Estimates of HIV prevalence
| Model | HIV prevalence | 95% CI | |
|---|---|---|---|
| Men | |||
| Cases with valid HIV test | 16 | 15 | 17 |
| Imputation | 18 | 16 | 21 |
| Heckman selection model (interviewer) | 25 | 15 | 35 |
| Women | |||
| Cases with valid HIV test | 24 | 23 | 26 |
| Imputation | 27 | 26 | 28 |
| Heckman selection model (interviewer) | 33 | 27 | 40 |
CI, confidence interval. The following variables are included as predictors of consent to test for HIV and HIV status: age group, location of residence (Isigodi), type of location of residence (urban/rural/peri-urban), distance to nearest clinic, distance to nearest secondary school, distance to nearest primary school, distance to nearest Level 1 road, distance to nearest Level 2 road, marital status, education, mother/father is alive, electricity in home, fuel in home, toilet in home, water in home and household asset index.
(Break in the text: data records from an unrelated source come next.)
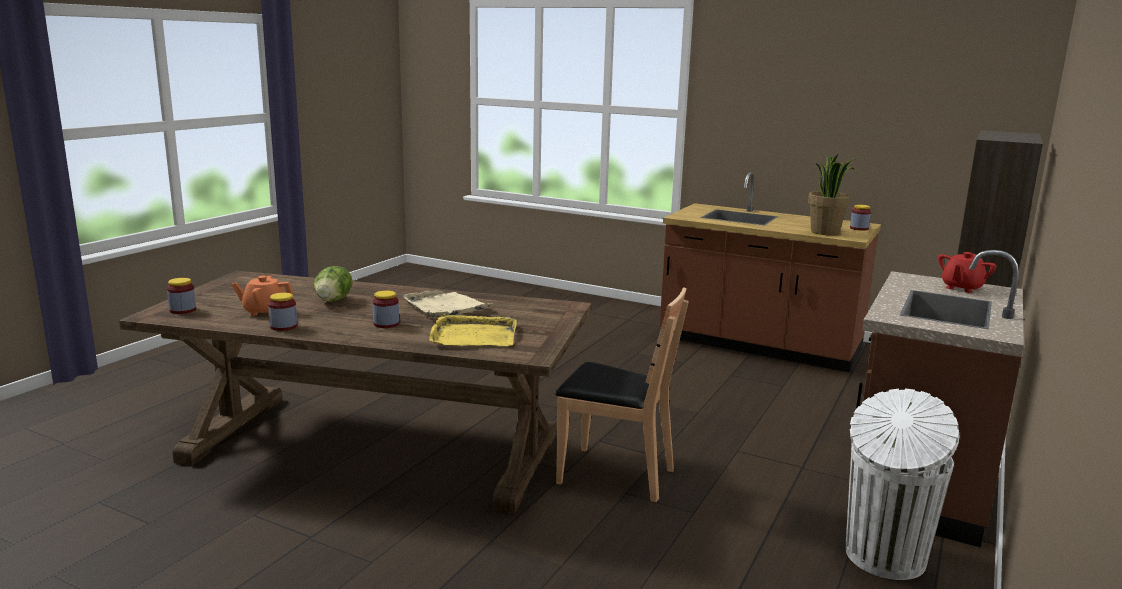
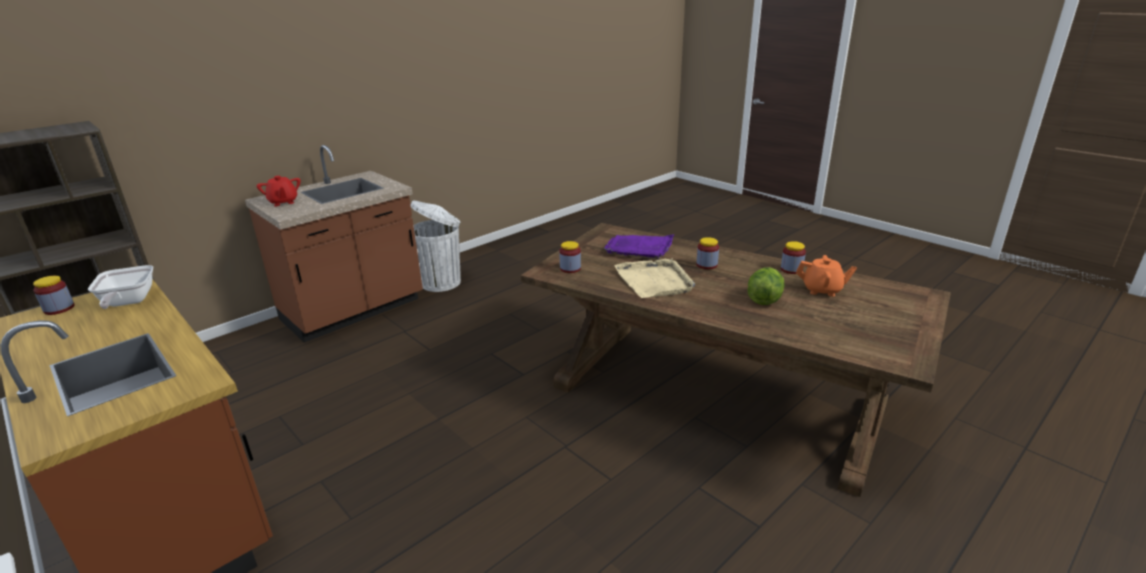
camera: 160 degrees left, 10 degrees up
jar [167,278,196,314] -> jar moved to [559,241,581,273]
yellow tray [429,314,517,346] -> purple tray [604,235,674,259]
brown chair [555,287,689,502] -> none
potted plant [808,153,856,235] -> frying pan [88,265,153,309]
red teapot [938,252,996,293] -> red teapot turned 90 degrees clockwise [257,176,301,206]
The first row is the mean prevalence among the sample who consent to test and have a valid HIV test (complete case analysis). The second row imputes HIV prevalence for those who refused consent using the covariates described above. Row 3 implements a Heckman selection model for HIV status and consent to an HIV test using interviewer fixed effects. We show results from the copula selection model with the best fit as measured by the AIC, which for both men and women is the Gaussian copula (equivalent to assuming the error terms are drawn from the bivariate normal distribution).
The confidence interval for the imputation model is based on five imputations. The confidence interval for the Heckman selection model is based on the delta method.